Extended Data Figure 5. Supporting data for validation of core enhancers.

a-b, RT-qPCR showing the expression of the cognate genes decreases by enhancer perturbations at DE-36h (a) but mostly restored at DE-72h (b). n=3 independent experiments. Error bars indicate mean ± SD. Statistical analysis was performed by two-tailed unpaired student t-test. Significance is indicated as: *P < 0.05, **P < 0.01, ***P < 0.001 and ****P < 0.0001. n.s.: not significant. c, Illustration of the enhancer deletion experiments that resulted in the GATA6e+9 deletion (del), GATA6e+12 del and GATA6e+9/e+12 double del hESC lines. d, Statistics of SOX17-GFP/CXCR4 double positive cells at DE-72h in WT, GATA6e+9 del, GATA6e+12 del, GATA6e+9/e+12 double del cells, as well as cells with non-targeting control, GATA6e+9 perturbation, GATA6e+12 perturbation and GATA6e+9/GATA6e+12 dual-perturbation. n=3 biological replicates.
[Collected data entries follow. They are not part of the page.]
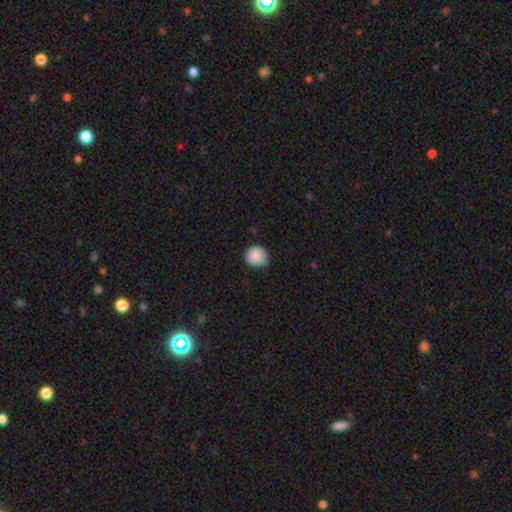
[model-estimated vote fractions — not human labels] smooth-or-featured: smooth: 88% | star or artifact: 8% | featured or disk: 5%
  how-rounded: round: 90% | in between: 9% | cigar-shaped: 1%
  merging: none: 78% | minor disturbance: 18% | major disturbance: 3% | merger: 1%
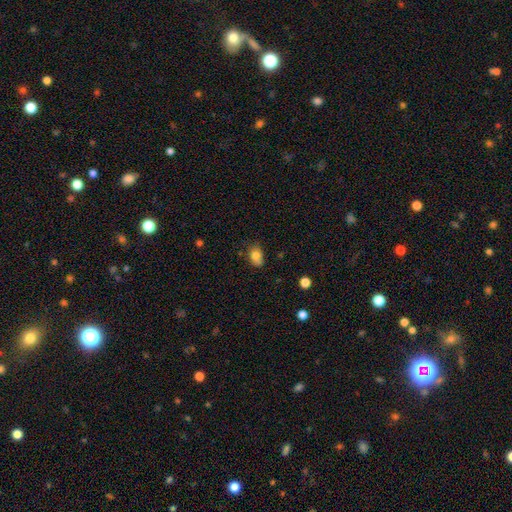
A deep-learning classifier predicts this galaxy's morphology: Q: Smooth or featured?
A: smooth (80%); runner-up: featured or disk (10%)
Q: How rounded?
A: in between (72%); runner-up: round (26%)
Q: Merging?
A: none (62%); runner-up: minor disturbance (27%)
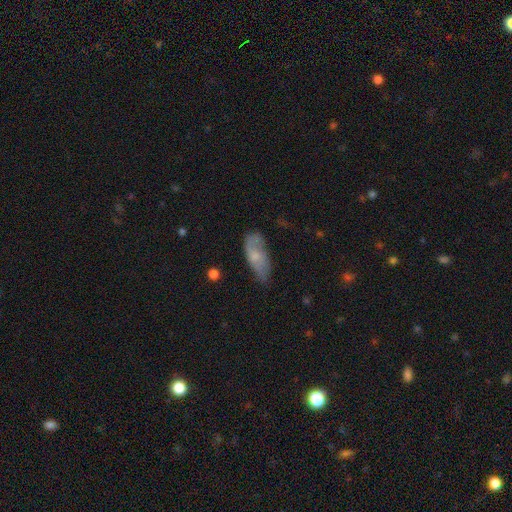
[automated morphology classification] smooth_or_featured: smooth (p=0.56) [alt: featured or disk p=0.36]
how_rounded: in between (p=0.78) [alt: cigar-shaped p=0.19]
merging: none (p=0.51) [alt: minor disturbance p=0.33]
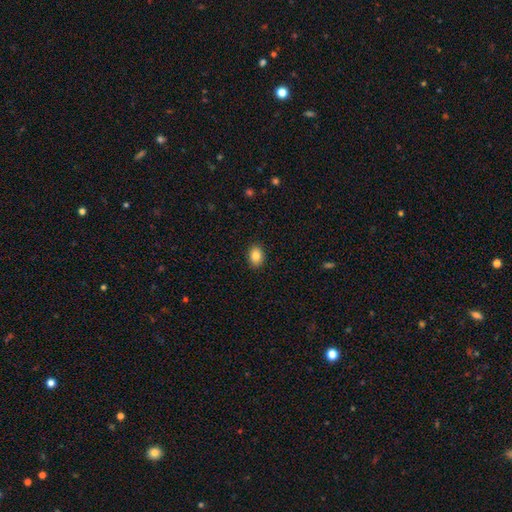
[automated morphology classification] The model was most divided on "how rounded": in between: 71%, round: 28%, cigar-shaped: 1%. More confident: merging — none (90%); smooth or featured — smooth (86%).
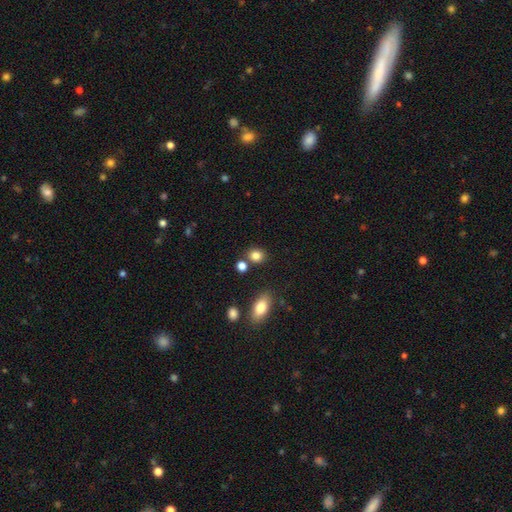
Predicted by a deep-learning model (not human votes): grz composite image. It shows a smooth galaxy with no disk features (83%) that is round (69%). Merging: none (78%).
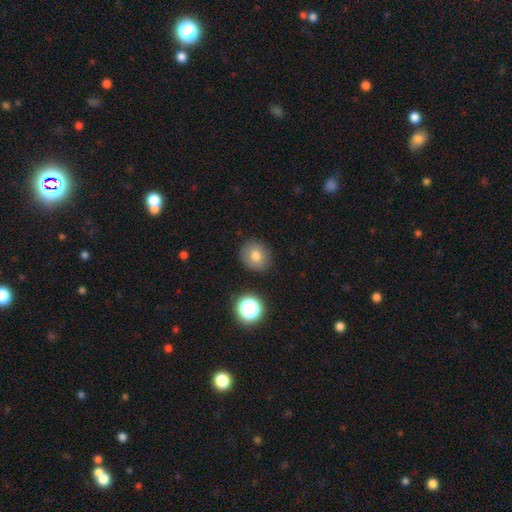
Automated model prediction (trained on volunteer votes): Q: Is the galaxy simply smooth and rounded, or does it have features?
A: smooth — 76%.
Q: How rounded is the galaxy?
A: round — 78%.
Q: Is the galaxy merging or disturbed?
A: none — 87%.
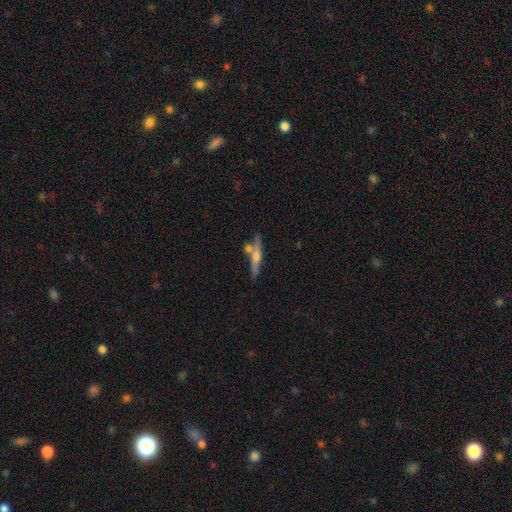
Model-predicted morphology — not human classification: The model was most divided on "smooth or featured": featured or disk: 52%, smooth: 42%, star or artifact: 6%. More confident: edge-on disk — yes (93%); merging — none (64%).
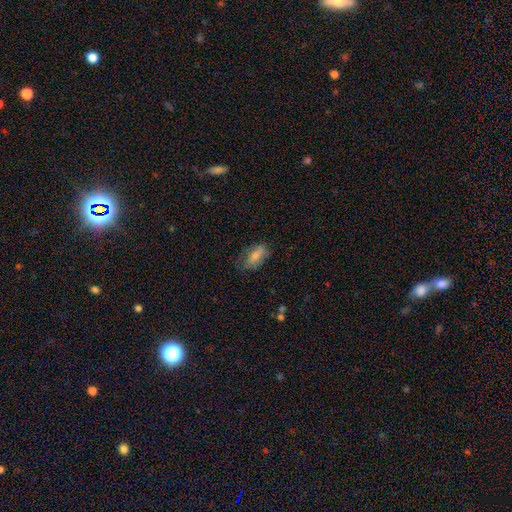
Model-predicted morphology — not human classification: Q: Smooth or featured?
A: smooth (75%); runner-up: featured or disk (18%)
Q: How rounded?
A: in between (89%); runner-up: cigar-shaped (7%)
Q: Merging?
A: none (61%); runner-up: minor disturbance (27%)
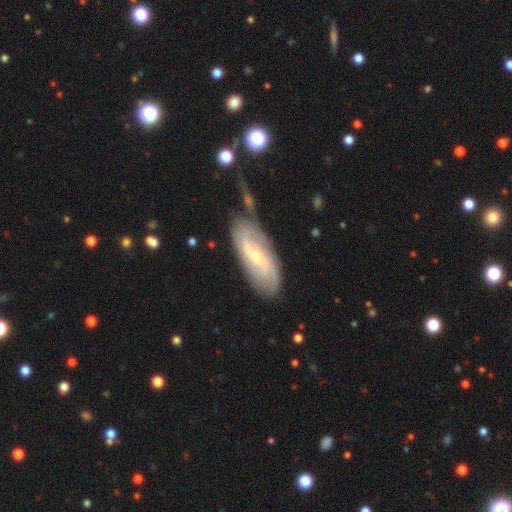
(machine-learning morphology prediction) featured or disk 76%, smooth 18%, star or artifact 6%. Down the decision tree: edge-on disk — no (90%); bar — weak (45%); spiral arms — yes (90%); spiral arm count — 2 (54%); spiral winding — medium (38%); bulge size — small (67%); merging — none (67%).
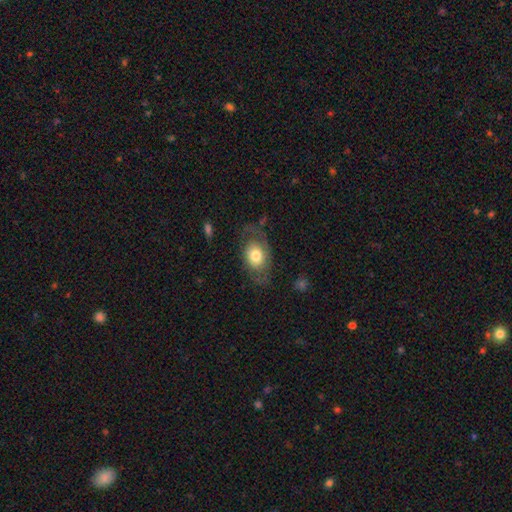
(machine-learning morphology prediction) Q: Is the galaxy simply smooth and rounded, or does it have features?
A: smooth — 57%.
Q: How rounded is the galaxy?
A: in between — 76%.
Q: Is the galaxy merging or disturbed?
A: none — 57%.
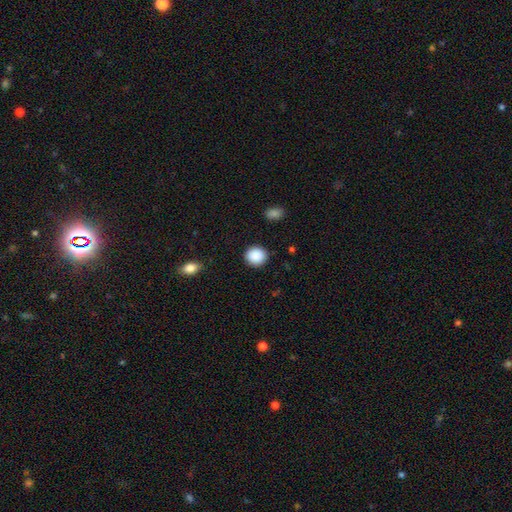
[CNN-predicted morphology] Smooth or featured? Predicted: smooth (p=0.90). How rounded? Predicted: round (p=0.82). Merging? Predicted: none (p=0.90).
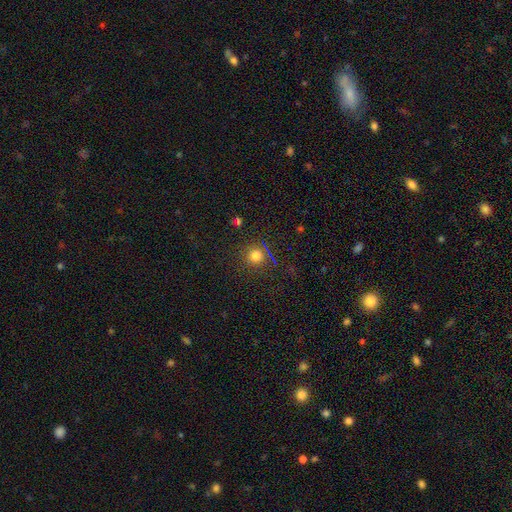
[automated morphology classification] Smooth or featured: smooth — 74% (star or artifact — 20%)
How rounded: round — 94% (in between — 5%)
Merging: none — 88% (minor disturbance — 7%)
Error bars indicate mean ± SD. Statistical analysis was performed by two-tailed unpaired multiple comparison test with Dunnett correction. Significance is indicated as: *P < 0.05, **P < 0.01, ***P < 0.001 and ****P < 0.0001. n.s. Not significant. e, Flow plots showing SOX17/GATA6 expression at DE-36h, DE-72h and SOX17-GFP/CXCR4 expression at DE-72h of WT, GATA6e+9 del, GATA6e+12 del, GATA6e+9/e+12 double del.

Extended Data Figure 6. Epigenetic features of core enhancers.

Relevant ATAC-seq and ChIP-seq tracks of all 10 selected loci. Yellow boxes highlight the DE core TFs (EOMES, GATA6 and SOX17) bind to DE core enhancers. Genomic coordinates from GRCh38 (human hg38) for each gene are labeled. kb, kilobase.

Extended Data Figure 7. Supporting data for enhancer prediction using CIA model.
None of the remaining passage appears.